Many individuals with Autism are visual thinkers. Dr Temple Grandin is an American doctor of animal science, a professor at Colorado State University, a best-selling author, an autistic activist, a consultant to the livestock industry on animal behavior, and an engineer. She is also Autistic. http://en.wikipedia.org/wiki/Temple_Grandin Dr Grandin has written a book entitled, “Thinking in Pictures” which explains the way she thinks. Dr Grandin says:
“My mind is similar to an Internet search engine that searches for photographs. I use language to narrate the photo-realistic pictures that pop up in my imagination. When I design equipment for the cattle industry, I can test run it in my imagination similar to a virtual reality computer program.” http://www.grandin.com/inc/visual.thinking.mind.autistic.person.html
I’m sure that many of us can relate to the concept of visual thinking as many of us may have a preference for learning in a visual way. For children with Autism, understanding this visual way of thinking is important to teaching all kinds of skills.
When James was under 4, he required lots of routine. We would take pictures of the different steps in the day (eg getting dressed, eating breakfast, brushing teeth etc) and create a visual support.

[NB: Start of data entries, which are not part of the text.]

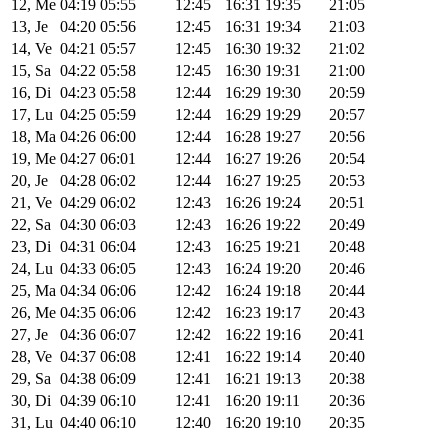
12, Me
04:19
05:55
12:45
16:31
19:35
21:05
13, Je
04:20
05:56
12:45
16:31
19:34
21:03
14, Ve
04:21
05:57
12:45
16:30
19:32
21:02
15, Sa
04:22
05:58
12:45
16:30
19:31
21:00
16, Di
04:23
05:58
12:44
16:29
19:30
20:59
17, Lu
04:25
05:59
12:44
16:29
19:29
20:57
18, Ma
04:26
06:00
12:44
16:28
19:27
20:56
19, Me
04:27
06:01
12:44
16:27
19:26
20:54
20, Je
04:28
06:02
12:44
16:27
19:25
20:53
21, Ve
04:29
06:02
12:43
16:26
19:24
20:51
22, Sa
04:30
06:03
12:43
16:26
19:22
20:49
23, Di
04:31
06:04
12:43
16:25
19:21
20:48
24, Lu
04:33
06:05
12:43
16:24
19:20
20:46
25, Ma
04:34
06:06
12:42
16:24
19:18
20:44
26, Me
04:35
06:06
12:42
16:23
19:17
20:43
27, Je
04:36
06:07
12:42
16:22
19:16
20:41
28, Ve
04:37
06:08
12:41
16:22
19:14
20:40
29, Sa
04:38
06:09
12:41
16:21
19:13
20:38
30, Di
04:39
06:10
12:41
16:20
19:11
20:36
31, Lu
04:40
06:10
12:40
16:20
19:10
20:35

Now with iPads there are apps such as ChoiceWorks which make this process so quick and simple. https://itunes.apple.com/au/app/choiceworks/id486210964?mt=8 Even just 5 years ago I had to resort to laminated pictures and Velcro to create visual supports and routines. Using these visual supports reduced his anxiety about many things. We could use the routines to prepare him for changes and it provided support for him when he was unable to talk (James didn’t talk until the age of 4). These days we use visual supports to help him get organised (checklist of things required) and for schedules.

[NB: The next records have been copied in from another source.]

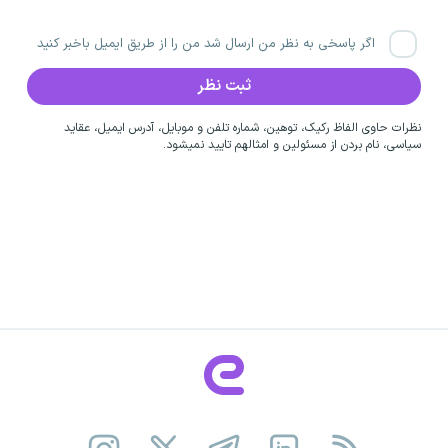
اگر پاسخی به نظر من ارسال شد من را از طریق ایمیل باخبر کنید
نظرات حاوی الفاظ رکیک، توهین، شماره تلفن و موبایل، آدرس ایمیل، عقاید
سیاسی، نام بردن از مسئولین و امثالهم تایید نمیشود.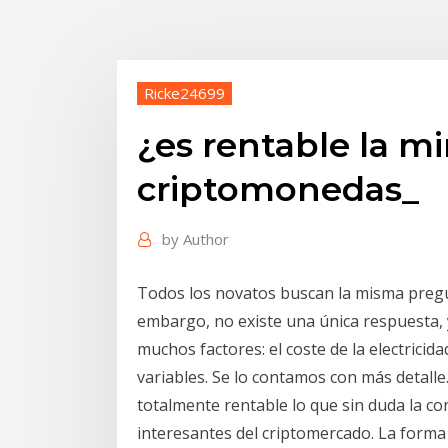
Ricke24699
¿es rentable la mi
criptomonedas_
by
Author
Todos los novatos buscan la misma pregun
embargo, no existe una única respuesta, 
muchos factores: el coste de la electricida
variables. Se lo contamos con más detalle
totalmente rentable lo que sin duda la co
interesantes del criptomercado. La forma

Social Stories are another visual strategy recommended for use in individuals with Autism. Carol Gray coined this term and has written a lot on the subject. http://www.thegraycenter.org/social-stories You can use a social story for any purpose – to teach something new, to address a behaviour, to help establish a routine. Social stories can just be quickly sketched into a book or more formalised with pictures and text. Again, this strategy appeals to visual thinkers.
Using visual schedules for routines, self regulation (wait cards, break cards), flow charts, photographs, and even just sketching stick figures to reinforce a behaviour or concept can be really effective in reducing anxiety and increasing engagement for individuals with autism. If there is a way to present something visually – do it!